School of Human Sciences (Exercise and Sport Science), The University of Western Australia, Crawley, Australia.
Western Australian Institute of Sport, Mt Claremont, Australia.
Eur J Sport Sci. 2023 Jul;23(7):1175-1185. doi: 10.1080/17461391.2022.2085631. Epub 2022 Sep 12.
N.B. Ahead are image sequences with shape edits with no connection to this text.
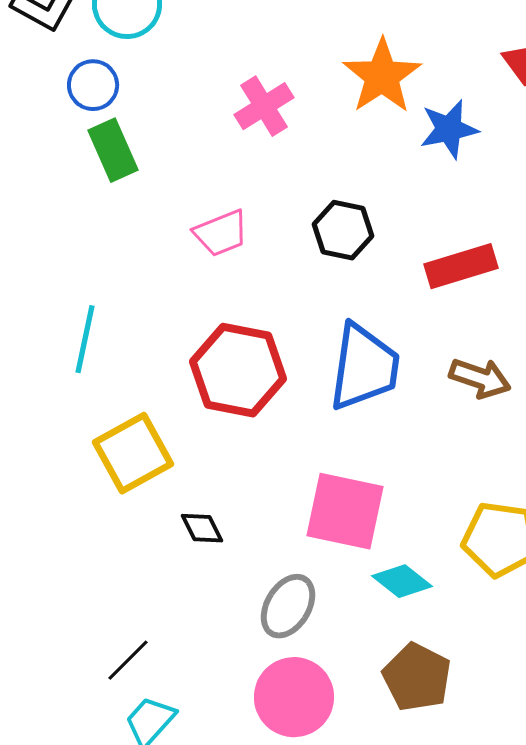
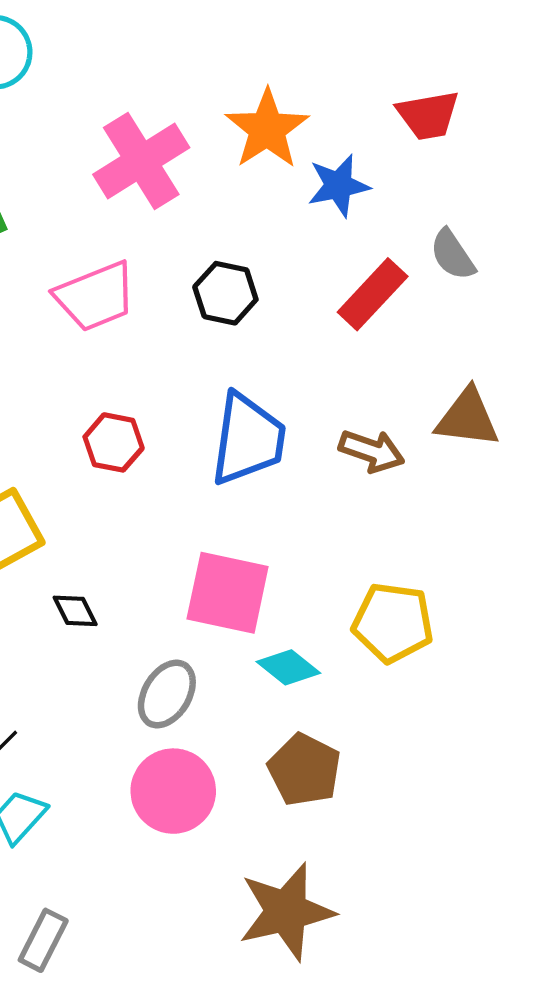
pink cross: (264, 106) -> (141, 161), size x1.5
pink trapezoid: (221, 233) -> (95, 296), size x1.4
red rectangle: (461, 266) -> (373, 294), moved, turned -30
red hexagon: (238, 370) -> (114, 442), size x0.6

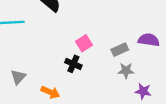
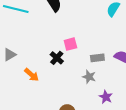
gray star: (126, 71) -> (89, 77), moved

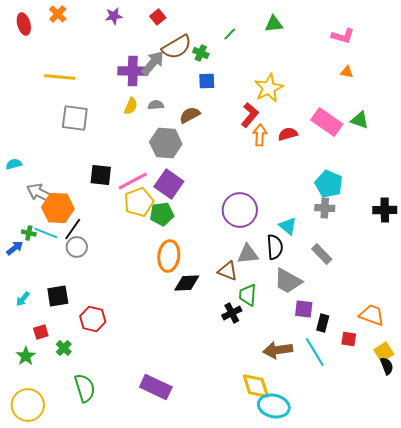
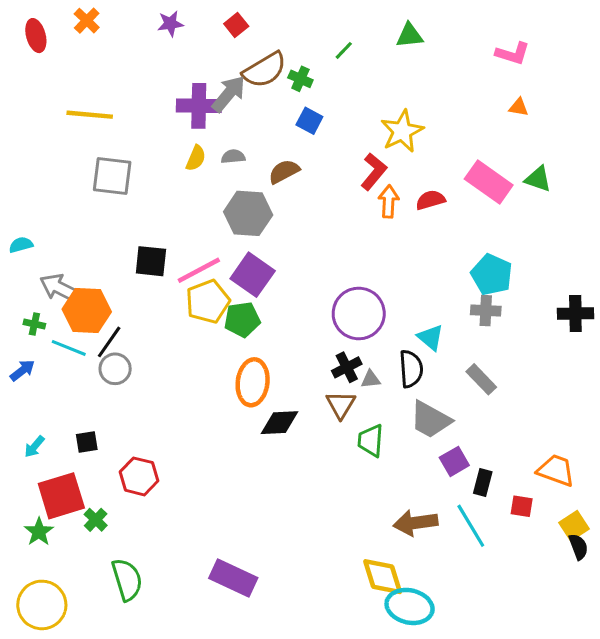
blue square: (207, 81) -> (309, 121), turned 30
green cross: (29, 233) -> (34, 324), moved
gray triangle: (248, 254) -> (371, 379), size x0.6
brown triangle: (228, 271) -> (341, 405), turned 40
black square: (58, 296) -> (87, 442), size x0.7
purple square: (304, 309) -> (454, 461), turned -36
black cross: (232, 313) -> (347, 367), moved
red square: (41, 332) -> (61, 496), size x2.0

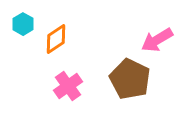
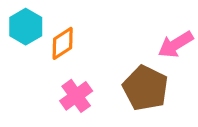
cyan hexagon: (23, 24) -> (26, 27), size x1.4

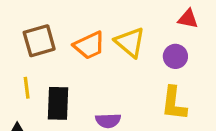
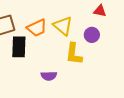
black rectangle: (58, 103) -> (19, 47), moved
yellow L-shape: (174, 103) -> (74, 54), moved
The aim of this study was to investigate acute performance and physiological responses to the manipulation of exercise-to-rest ratio (E:R) during repeated-sprint hypoxic training (RSH) in hot conditions. Twelve male team-sport players completed two experimental sessions at a simulated altitude of ∼3000 m (FO 0.144), air temperature of 40°C and relative humidity of 50%. Exercise involved either 3 × 5 × 10-s (E:R) or 3 × 10 × 5-s (E:R) maximal cycling sprints interspersed with active recoveries at 120W (20-s between sprints, 2.5 and 5-min between sets for E:R and E:R respectively). Sessions were matched for overall sprint and total session duration (47.5-min). Peak and mean power output, and total work were greater in E:R than E:R ( < 0.05). Peak core temperature was significantly higher in E:R than E:R (38.44 ± 0.33 vs. 38.20 ± 0.35°C, = 0.028). Muscle deoxygenation magnitude during sprints was greater in E:R (28.2 ± 1.6 vs. 22.4 ± 4.6%, < 0.001), while muscle reoxygenation did not differ between conditions ( > 0.05). These results indicate E:R increased mechanical power output and core temperature compared to E:R. Both protocols had different effects on measures of muscle oxygenation, with E:R generating greater muscle oxygen extraction and E:R producing more muscle oxygenation flux, which are both important signals for peripheral adaptation. We conclude that the E:R manipulation during RSH in the heat might be used to target different physiological and performance outcomes, with these findings forming a strong base for future mechanistic investigation. During a typical repeated-sprint training session conducted in hot and hypoxic conditions, an exercise-to-rest ratio of 1:4 during sprint efforts displayed an increased mechanical power output compared to an exercise-to-rest ratio of 1:2. This represents a potentially useful increase in training stimulus.An exercise-to-rest ratio of 1:2 generated greater muscle oxygen extraction, while an exercise-to-rest ratio of 1:4 resulted in more muscle oxygenation flux and a higher core temperature, indicating key markers of environment-related physiological strain were varied between conditions.Exercise-to-rest ratio manipulation may be used to target different physiological and performance outcomes when prescribing repeated-sprint training in hot and hypoxic conditions.
本研究旨在探讨在模拟海拔约 3000 米(FO0.144)、环境温度 40°C 和相对湿度 50%的热环境下,改变运动与恢复比例(E:R)对重复冲刺缺氧训练(RSH)中急性表现和生理反应的影响。12 名男性团队运动运动员在两个实验中完成了两个实验,每次实验均在模拟海拔约 3000 米(FO0.144)、环境温度 40°C 和相对湿度 50%的条件下进行。运动包括 3×5×10 秒(E:R)或 3×10×5 秒(E:R)的最大自行车冲刺,每次冲刺之间穿插主动恢复,功率为 120W(每次冲刺之间 20 秒,每次冲刺之间 2.5 分钟,每次冲刺之间 5 分钟)。每个阶段的总冲刺和总训练时间均相同(47.5 分钟)。E:R 的峰值和平均功率输出以及总工作量均大于 E:R(<0.05)。E:R 的核心温度明显高于 E:R(38.44±0.33 对 38.20±0.35°C,=0.028)。E:R 的冲刺过程中的肌肉去氧程度大于 E:R(28.2±1.6 对 22.4±4.6%,<0.001),而两种条件下肌肉再氧化程度无差异(>0.05)。这些结果表明,与 E:R 相比,E:R 增加了机械功率输出和核心温度。两种方案都对肌肉氧合的测量值有不同的影响,E:R 产生更大的肌肉氧提取,E:R 产生更多的肌肉氧合流量,这两者都是外周适应的重要信号。我们得出的结论是,在热环境下进行 RSH 时,E:R 的改变可能会针对不同的生理和表现结果,这些发现为未来的机制研究奠定了坚实的基础。在典型的热和低氧条件下进行的重复冲刺训练中,冲刺期间的运动与休息比例为 1:4 与运动与休息比例为 1:2 相比,机械功率输出增加。这代表了一种潜在的有用的训练刺激增加。运动与休息比例为 1:2 产生更大的肌肉氧提取,而运动与休息比例为 1:4 导致更多的肌肉氧合流量和更高的核心温度,这表明环境相关生理压力的关键指标在不同条件下有所不同。在热和低氧条件下进行重复冲刺训练时,运动与休息比例的改变可能会针对不同的生理和表现结果。